### 页面
BFS

这个bfs稍微复杂一点，两遍bfs即可，一个是去判断小午能否拿到钥匙解救小枫，并且能不能出迷宫，第二个，小枫能不能出迷宫，通过判断即可！

/*
 *  @filename:~/Documents/workspace/vscode_space
 *  @author: Ly_boy
 *  @date: 2025-05-15 14:22:17  星期四
 *  @compiler: 2025 by Ly_boy, All Rights Reserved.
 */
#include <bits/stdc++.h>

#define endl "\n"
#define debug freopen("in.txt", "r", stdin), freopen("out.txt", "w", stdout)
using namespace std;

char mp[1005][1005];
int n, m, nx, ny, mx, my, yaoshix, yaoshiy;
int dx[] = {0, 0, 1, -1};
int dy[] = {1, -1, 0, 0};
bool vis[1005][1005];
bool Ntoyaoshi = false;
bool YaoshiToM = false;
bool Mtochukou = false;
bool Ntochukou = false;
queue<pair<int, int>> q;

void bfs(int sx, int sy) // 小午的遍历，看能否找到钥匙、小枫，出口
{
    memset(vis, false, sizeof(vis));
    q.push({sx, sy});
    vis[sx][sy] = true;
    while (!q.empty())
    {
        int x = q.front().first;
        int y = q.front().second;
        if (mp[x][y] == '!') // 找到钥匙
            Ntoyaoshi = true;
        if (mp[x][y] == 'M') // 找到小枫
            YaoshiToM = true;
        if (mp[x][y] == '@') // 找到出口
            Ntochukou = true;
        q.pop();
        for (int i = 0; i < 4; i++)
        {
            int newx = x + dx[i];
            int newy = y + dy[i];
            if (newx >= 1 && newx <= n && newy >= 1 && newy <= m && mp[newx][newy] != '#' && mp[newx][newy] != '$' && !vis[newx][newy])
            {
                vis[newx][newy] = true;
                q.push({newx, newy});
            }
        }
    }
}

void bfs2(int sx, int sy) // 小枫找到出口
{
    memset(vis, false, sizeof(vis));
    q.push({sx, sy});
    vis[sx][sy] = true;
    while (!q.empty())
    {
        int x = q.front().first;
        int y = q.front().second;
        if (mp[x][y] == '@')

### 问题与任务
[1] 判断下列关于BFS页面的三种说法是否与原文相符，每项回答“是”或“否”，并原样引用原文中起决定作用的文字：(a) 页面认为做两遍bfs就够了；(b) 函数bfs在遇到字符'$'时把Ntochukou设为true；(c) 函数bfs2开始时没有重置vis数组。
[2] 从BFS页面中照抄一段，以“这个bfs稍微复杂一点，两遍”开头，一直到“All Rights Reserved.”为止。

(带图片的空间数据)
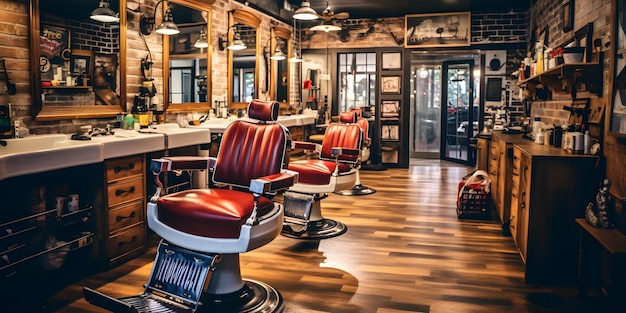
I want to click on sink, so click(14, 144).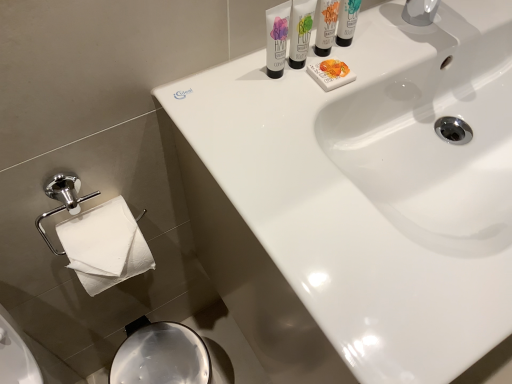
I want to click on empty space that is to the right of white glossy tube at upper center, arranged as the 1th shaving cream when viewed from the left, so (374, 57).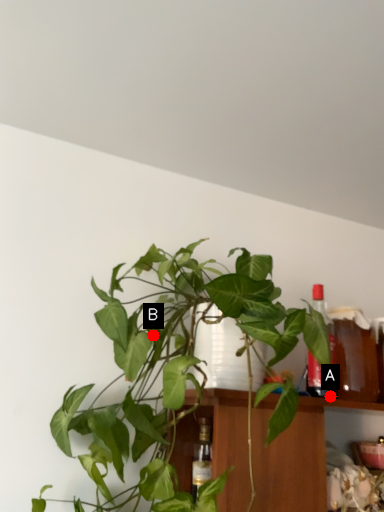
Question: Two points are circled on the image, labeled by A and B beside each circle. Which point is farther from the camera taking this photo?

Choices:
 (A) A is further
 (B) B is further

Answer: (A)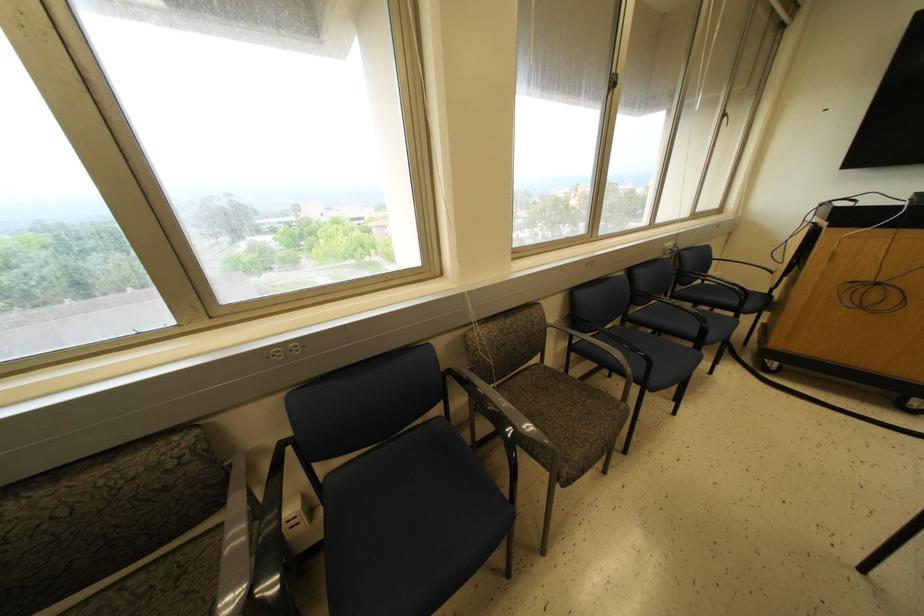
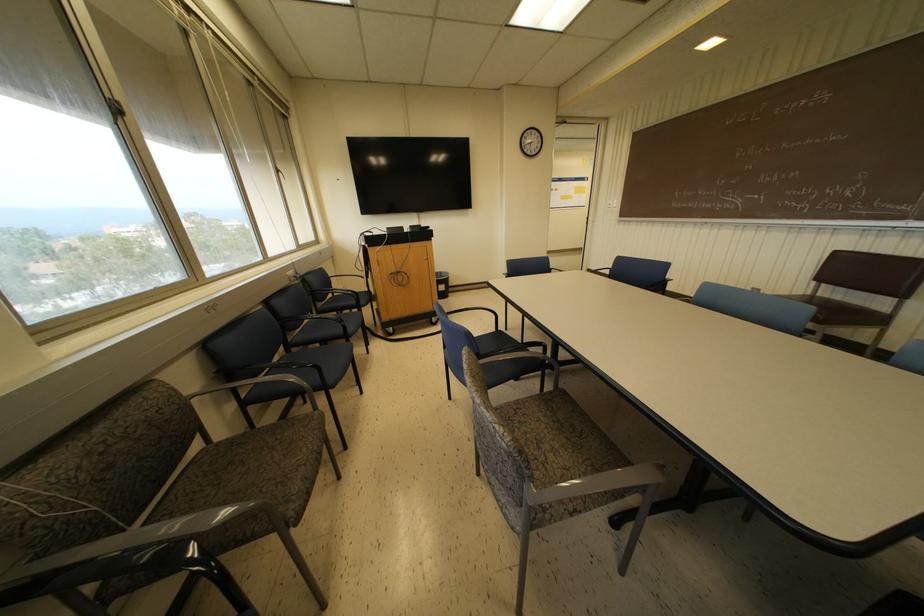
Where in the second image is the point corresponding to [669,244] from the first image?

(289, 272)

### 回答
[1]
(a) 是。“两遍bfs即可”
(b) 否。“if (mp[x][y] == '@') // 找到出口”
(c) 否。“memset(vis, false, sizeof(vis));”

[2]
这个bfs稍微复杂一点，两遍bfs即可，一个是去判断小午能否拿到钥匙解救小枫，并且能不能出迷宫，第二个，小枫能不能出迷宫，通过判断即可！

/*
 *  @filename:~/Documents/workspace/vscode_space
 *  @author: Ly_boy
 *  @date: 2025-05-15 14:22:17  星期四
 *  @compiler: 2025 by Ly_boy, All Rights Reserved.